● Brief A
Please answer these about the post on Cardinal Burke's reassignment below, one line each:
(i) Which outlet has posted that Cardinal Burke will be moved?
(ii) Who is the present Cardinal Patron of the Knights of Malta, and how old is he?
(iii) Who held that position before him?
● Brief B
Write the next part of the post on Cardinal Burke's reassignment, continuing after its final sentence.

● Document extract
┄┄┄┄┄┄┄┄┄┄┄┄┄┄┄┄┄┄┄┄
Now that the cat is out of the bag, I’ll post this. I do not like the fact that Sandro Magister posted in this way, however.  I’ve been biting the inside of my mouth for a while now.  The optimist in me was saying that the official announcement would not be made until after the Synod of Bishops, or at least the beginning of the Synod.  Or at all.

It’s not good news.  At the time of this writing, it is still – officially – a rumor.  I believe it, however. I have been trying to get myself into a mental and spiritual place to see it for what it is and, more importantly, for what it is not, and to plot my own reaction and subsequent course.

Vatican Insider has posted that His Eminence Raymond Card. Burke will soon be demoted by Pope Francis from being Prefect of the Apostolic Signatura to the Patron of the Knights of Malta.

The move is not lateral.  That position is usually entrusted to older Cardinals.  The present Cardinal Patron is Card. Sardi, who is now 80.  Before him was Pio Card. Laghi.  The reassignment would be a demotion, for the Patron of the Knights is not nearly the equivalent of Prefect of a Roman dicastery.
┄┄┄┄┄┄┄┄┄┄┄┄┄┄┄┄┄┄┄┄
● Recorded information
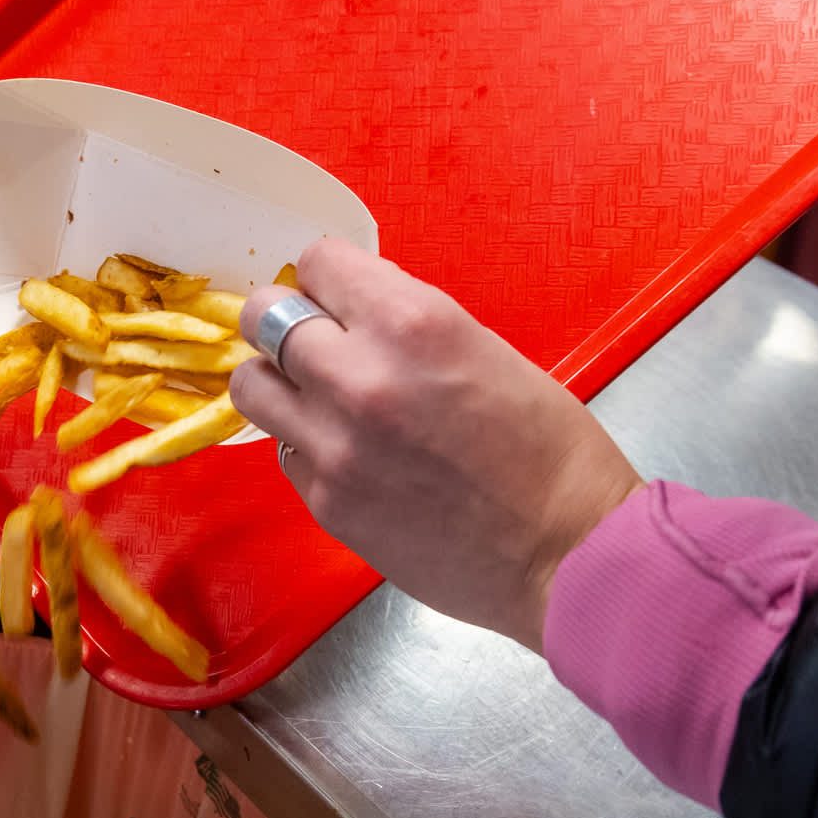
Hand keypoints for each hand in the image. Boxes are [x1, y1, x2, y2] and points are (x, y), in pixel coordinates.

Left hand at [230, 239, 642, 654]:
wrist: (565, 554)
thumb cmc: (550, 450)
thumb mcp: (485, 349)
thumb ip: (406, 327)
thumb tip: (353, 315)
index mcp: (410, 324)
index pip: (318, 263)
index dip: (328, 277)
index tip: (339, 297)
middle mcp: (358, 377)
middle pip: (263, 317)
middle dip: (286, 322)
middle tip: (316, 342)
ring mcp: (333, 445)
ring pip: (251, 385)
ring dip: (280, 383)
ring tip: (316, 398)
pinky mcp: (325, 503)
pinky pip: (284, 451)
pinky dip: (306, 443)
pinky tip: (349, 455)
┄┄┄┄┄┄┄┄┄┄┄┄┄┄┄┄┄┄┄┄
● Exercise output A
(i) Vatican Insider.
(ii) Card. Sardi, who is now 80.
(iii) Pio Card. Laghi.

● Exercise output B
I didn’t think that Card. Burke would be moved to Chicago, though I had a little fun with that idea. I thought he might be moved laterally to the Congregation for Causes of Saints to replace Card. Amato, who is over 75.  More on Saints, below.

There are a few points to make here, before the trads blow arteries and quite simply die and before liberals and dissidents, who suffer from Burke Derangement Syndrome, start their Lord of the Flies Dance.

First, it is possible that the three Roman tribunals (Penitentiary, Signatura, Rota), might be collapsed into a single dicastery for justice. I don’t know how that would work. I think it would be a really bad idea, but they didn’t ask me. If that is the case, the Signatura and the Penitentiary will not both need a Cardinal.

Second, according to a couple sources I have heard from, there is talk of collapsing the Congregation for Causes of Saints back into Divine Worship where, historically, it once belonged. Once upon a time the powerful Sacred Congregation of Rites had the brief for beatification and canonization. That would eliminate another cardinalatial chair in the Curia.

Furthermore, there is talk of collapsing minor curial offices, Councils and the like, into a Congregation for Laity. That could eliminate several other Cardinals in the Curia.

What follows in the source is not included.